[Opening DATA section]
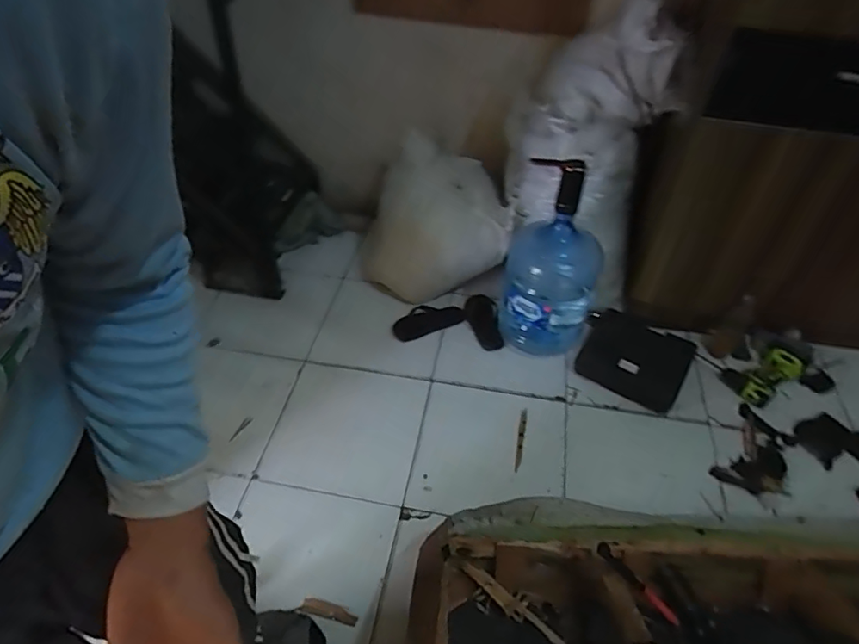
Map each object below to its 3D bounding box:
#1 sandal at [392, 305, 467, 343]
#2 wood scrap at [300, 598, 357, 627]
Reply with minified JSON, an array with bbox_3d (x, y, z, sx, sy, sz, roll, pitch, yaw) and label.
[Closing DATA section]
**WORK ORDER**
Return all of the material exactly, without pictures.

**TASK OUTPUT**
Map each object below to its 3D bounding box:
#1 sandal at [392, 305, 467, 343]
#2 wood scrap at [300, 598, 357, 627]
Reply with minified JSON, an array with bbox_3d (x, y, z, sx, sy, sz, roll, pitch, yaw) and label.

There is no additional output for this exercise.